Data for review:

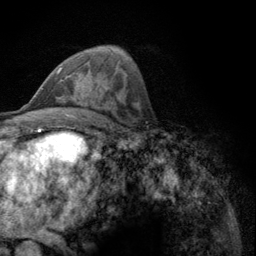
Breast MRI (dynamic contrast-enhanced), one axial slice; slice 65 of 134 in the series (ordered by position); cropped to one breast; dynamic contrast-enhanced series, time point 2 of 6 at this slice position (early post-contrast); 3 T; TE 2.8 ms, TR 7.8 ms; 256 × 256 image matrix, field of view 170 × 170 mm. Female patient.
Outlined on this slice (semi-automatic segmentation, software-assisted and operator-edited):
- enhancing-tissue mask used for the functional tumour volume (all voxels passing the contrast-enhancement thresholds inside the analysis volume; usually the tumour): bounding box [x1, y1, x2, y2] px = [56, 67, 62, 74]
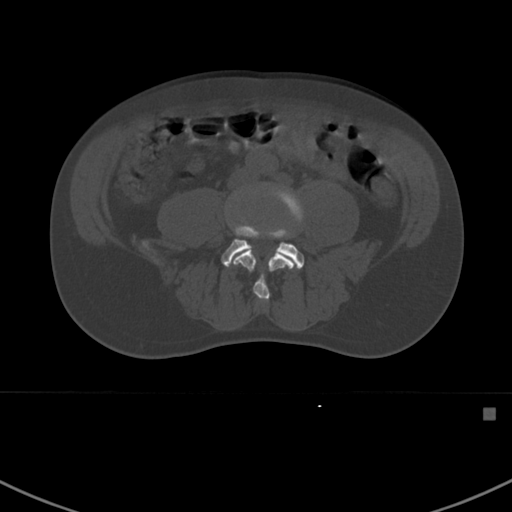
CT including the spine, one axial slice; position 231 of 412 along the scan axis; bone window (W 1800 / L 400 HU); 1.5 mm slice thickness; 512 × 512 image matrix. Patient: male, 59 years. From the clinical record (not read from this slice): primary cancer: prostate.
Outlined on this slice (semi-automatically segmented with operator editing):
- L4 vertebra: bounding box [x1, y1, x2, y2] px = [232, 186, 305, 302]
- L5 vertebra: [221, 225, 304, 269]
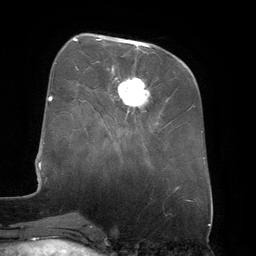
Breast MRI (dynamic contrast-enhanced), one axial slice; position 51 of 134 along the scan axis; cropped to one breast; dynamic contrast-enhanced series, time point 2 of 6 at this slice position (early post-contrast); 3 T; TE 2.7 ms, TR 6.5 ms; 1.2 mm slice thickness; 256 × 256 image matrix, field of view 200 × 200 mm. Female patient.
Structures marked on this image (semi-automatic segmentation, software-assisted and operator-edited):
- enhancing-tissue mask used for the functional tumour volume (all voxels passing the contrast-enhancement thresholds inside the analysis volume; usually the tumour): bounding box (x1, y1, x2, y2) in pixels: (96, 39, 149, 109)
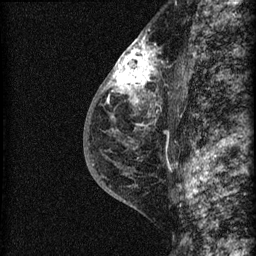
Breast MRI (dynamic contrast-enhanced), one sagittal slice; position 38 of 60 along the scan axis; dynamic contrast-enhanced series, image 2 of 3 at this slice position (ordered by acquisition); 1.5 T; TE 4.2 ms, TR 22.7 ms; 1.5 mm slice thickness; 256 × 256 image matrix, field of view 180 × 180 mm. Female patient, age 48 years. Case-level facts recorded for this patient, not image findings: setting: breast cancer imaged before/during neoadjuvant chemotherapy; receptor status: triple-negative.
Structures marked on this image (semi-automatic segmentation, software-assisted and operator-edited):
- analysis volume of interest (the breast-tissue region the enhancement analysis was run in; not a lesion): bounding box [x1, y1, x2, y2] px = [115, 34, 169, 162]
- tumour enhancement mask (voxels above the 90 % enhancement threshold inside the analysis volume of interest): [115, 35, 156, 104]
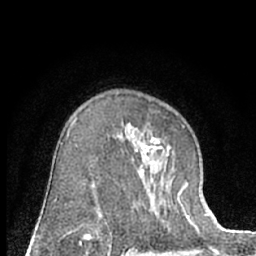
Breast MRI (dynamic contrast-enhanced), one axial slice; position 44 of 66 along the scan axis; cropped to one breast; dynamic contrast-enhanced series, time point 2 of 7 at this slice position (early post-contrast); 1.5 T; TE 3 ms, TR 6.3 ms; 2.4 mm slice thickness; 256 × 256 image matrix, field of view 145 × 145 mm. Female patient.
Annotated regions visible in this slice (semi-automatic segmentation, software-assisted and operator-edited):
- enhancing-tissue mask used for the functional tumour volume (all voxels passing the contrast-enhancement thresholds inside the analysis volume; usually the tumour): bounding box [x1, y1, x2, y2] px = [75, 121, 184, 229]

Assignment:
Look above for the line containing "67, 62, 74]" and the line containing "39, 149, 109)", then reproduce both and everything between them exactly, pictures omitted.

Solution to this problem:
- enhancing-tissue mask used for the functional tumour volume (all voxels passing the contrast-enhancement thresholds inside the analysis volume; usually the tumour): bounding box [x1, y1, x2, y2] px = [56, 67, 62, 74]
CT including the spine, one axial slice; position 231 of 412 along the scan axis; bone window (W 1800 / L 400 HU); 1.5 mm slice thickness; 512 × 512 image matrix. Patient: male, 59 years. From the clinical record (not read from this slice): primary cancer: prostate.
Outlined on this slice (semi-automatically segmented with operator editing):
- L4 vertebra: bounding box [x1, y1, x2, y2] px = [232, 186, 305, 302]
- L5 vertebra: [221, 225, 304, 269]
Breast MRI (dynamic contrast-enhanced), one axial slice; position 51 of 134 along the scan axis; cropped to one breast; dynamic contrast-enhanced series, time point 2 of 6 at this slice position (early post-contrast); 3 T; TE 2.7 ms, TR 6.5 ms; 1.2 mm slice thickness; 256 × 256 image matrix, field of view 200 × 200 mm. Female patient.
Structures marked on this image (semi-automatic segmentation, software-assisted and operator-edited):
- enhancing-tissue mask used for the functional tumour volume (all voxels passing the contrast-enhancement thresholds inside the analysis volume; usually the tumour): bounding box (x1, y1, x2, y2) in pixels: (96, 39, 149, 109)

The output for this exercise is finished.